Neuronal regulation of astroglial morphology and proliferation in vitro

PMCID: PMC2113456  PMID: 3881455

Abstract

To analyze the interdependence of neurons and astroglia during central nervous system development, a rapid method for purifying early postnatal cerebellar neurons and astroglia, and recombining them in vitro, has been developed. The influence of neurons on astroglial shape and proliferation has been evaluated with an in vitro model system previously used to describe the role of cerebellar astroglia in neuronal migration and positioning (Hatten, M. E., and R. K. H. Liem, 1981, J. Cell Biol., 90:622-630; and Hatten, M. E., R. K. H. Liem, and C. A. Mason, 1984, J. Cell Biol., 98:193-204. Cerebellar tissue harvested from C57Bl/6J mouse cerebellum on the third or fourth day postnatal was dissociated into a single cell suspension with trypsin, and enriched glial and neuronal fractions were separated with a step gradient of Percoll. Highly purified astroglial and neuronal fractions resulted from subsequently preplanting the cells on a polylysine-coated culture surface. In the absence of neurons, astroglia, identified by staining with antisera raised against purified glial filament protein, assumed a flattened shape and proliferated rapidly. In the absence of astroglia, cerebellar neurons, identified by staining with antisera raised against the nerve growth factor-inducible large external (NILE) glycoprotein and by electron microscopy, formed cellular reaggregates, had markedly impaired neurite outgrowth, and survived poorly.

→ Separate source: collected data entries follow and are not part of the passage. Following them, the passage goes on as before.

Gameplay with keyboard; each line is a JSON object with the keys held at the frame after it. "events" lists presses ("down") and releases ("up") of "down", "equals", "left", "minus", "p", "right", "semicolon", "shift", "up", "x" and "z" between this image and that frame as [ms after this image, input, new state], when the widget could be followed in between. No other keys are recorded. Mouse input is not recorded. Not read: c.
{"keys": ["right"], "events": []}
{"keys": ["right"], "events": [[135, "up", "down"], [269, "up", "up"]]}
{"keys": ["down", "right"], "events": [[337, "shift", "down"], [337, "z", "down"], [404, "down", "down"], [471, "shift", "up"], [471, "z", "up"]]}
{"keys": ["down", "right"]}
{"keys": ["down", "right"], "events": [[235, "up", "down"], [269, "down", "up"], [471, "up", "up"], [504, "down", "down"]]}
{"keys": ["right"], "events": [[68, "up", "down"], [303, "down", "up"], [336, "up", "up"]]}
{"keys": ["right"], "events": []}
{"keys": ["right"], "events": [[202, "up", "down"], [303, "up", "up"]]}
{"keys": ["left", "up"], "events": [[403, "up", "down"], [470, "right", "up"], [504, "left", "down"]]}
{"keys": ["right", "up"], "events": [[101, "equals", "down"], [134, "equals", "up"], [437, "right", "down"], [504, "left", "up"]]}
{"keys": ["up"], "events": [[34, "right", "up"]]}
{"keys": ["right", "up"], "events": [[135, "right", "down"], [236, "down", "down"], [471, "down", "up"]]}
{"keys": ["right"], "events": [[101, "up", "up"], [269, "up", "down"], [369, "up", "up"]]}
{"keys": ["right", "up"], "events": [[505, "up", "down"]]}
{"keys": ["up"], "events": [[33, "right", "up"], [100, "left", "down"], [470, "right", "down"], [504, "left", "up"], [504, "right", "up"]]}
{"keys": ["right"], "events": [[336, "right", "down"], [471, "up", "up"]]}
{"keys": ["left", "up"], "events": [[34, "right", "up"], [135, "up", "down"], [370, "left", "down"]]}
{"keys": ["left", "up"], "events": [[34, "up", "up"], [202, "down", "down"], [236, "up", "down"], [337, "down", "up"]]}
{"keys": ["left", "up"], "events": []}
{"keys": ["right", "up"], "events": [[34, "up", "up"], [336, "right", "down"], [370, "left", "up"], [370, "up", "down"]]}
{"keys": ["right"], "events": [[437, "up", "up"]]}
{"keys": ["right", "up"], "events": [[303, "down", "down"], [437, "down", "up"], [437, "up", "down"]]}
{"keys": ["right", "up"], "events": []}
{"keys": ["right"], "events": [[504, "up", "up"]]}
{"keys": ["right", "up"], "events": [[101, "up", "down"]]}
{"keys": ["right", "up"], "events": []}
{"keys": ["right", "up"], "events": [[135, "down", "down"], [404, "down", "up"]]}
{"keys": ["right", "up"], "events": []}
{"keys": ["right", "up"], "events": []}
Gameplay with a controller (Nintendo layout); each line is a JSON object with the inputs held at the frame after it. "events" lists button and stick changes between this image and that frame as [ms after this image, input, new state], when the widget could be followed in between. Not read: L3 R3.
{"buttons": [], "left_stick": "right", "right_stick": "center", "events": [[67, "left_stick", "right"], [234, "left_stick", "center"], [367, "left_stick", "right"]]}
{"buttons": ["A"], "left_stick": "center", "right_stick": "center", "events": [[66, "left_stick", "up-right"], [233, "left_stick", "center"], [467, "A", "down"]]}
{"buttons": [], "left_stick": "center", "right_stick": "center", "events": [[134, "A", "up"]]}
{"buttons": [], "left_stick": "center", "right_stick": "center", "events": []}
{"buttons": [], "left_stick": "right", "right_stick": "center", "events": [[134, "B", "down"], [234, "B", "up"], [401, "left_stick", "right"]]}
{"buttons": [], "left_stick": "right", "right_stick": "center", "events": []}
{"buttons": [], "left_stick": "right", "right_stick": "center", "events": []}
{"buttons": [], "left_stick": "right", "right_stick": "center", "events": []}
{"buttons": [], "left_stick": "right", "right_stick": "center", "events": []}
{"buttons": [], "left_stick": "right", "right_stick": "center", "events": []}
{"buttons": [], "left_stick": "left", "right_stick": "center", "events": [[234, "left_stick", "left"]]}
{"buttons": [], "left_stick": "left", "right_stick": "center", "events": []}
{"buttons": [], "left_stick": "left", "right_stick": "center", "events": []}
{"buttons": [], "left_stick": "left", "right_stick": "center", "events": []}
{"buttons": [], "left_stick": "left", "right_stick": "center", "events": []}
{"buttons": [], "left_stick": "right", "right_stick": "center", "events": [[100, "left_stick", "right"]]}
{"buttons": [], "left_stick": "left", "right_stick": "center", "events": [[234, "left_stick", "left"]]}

When purified neurons and isolated astroglia were recombined, astroglial proliferation slowed markedly and the flattened shape expressed in the absence of neurons transformed into highly elongated profiles that resembled embryonic forms of cerebellar astroglia. After longer periods (48-72 h) in the presence of neurons, astroglia had "Bergmann-like" or "astrocyte-like" shapes and neurons commonly associated with them. These results suggest that neurons influence the differentiation of astroglia.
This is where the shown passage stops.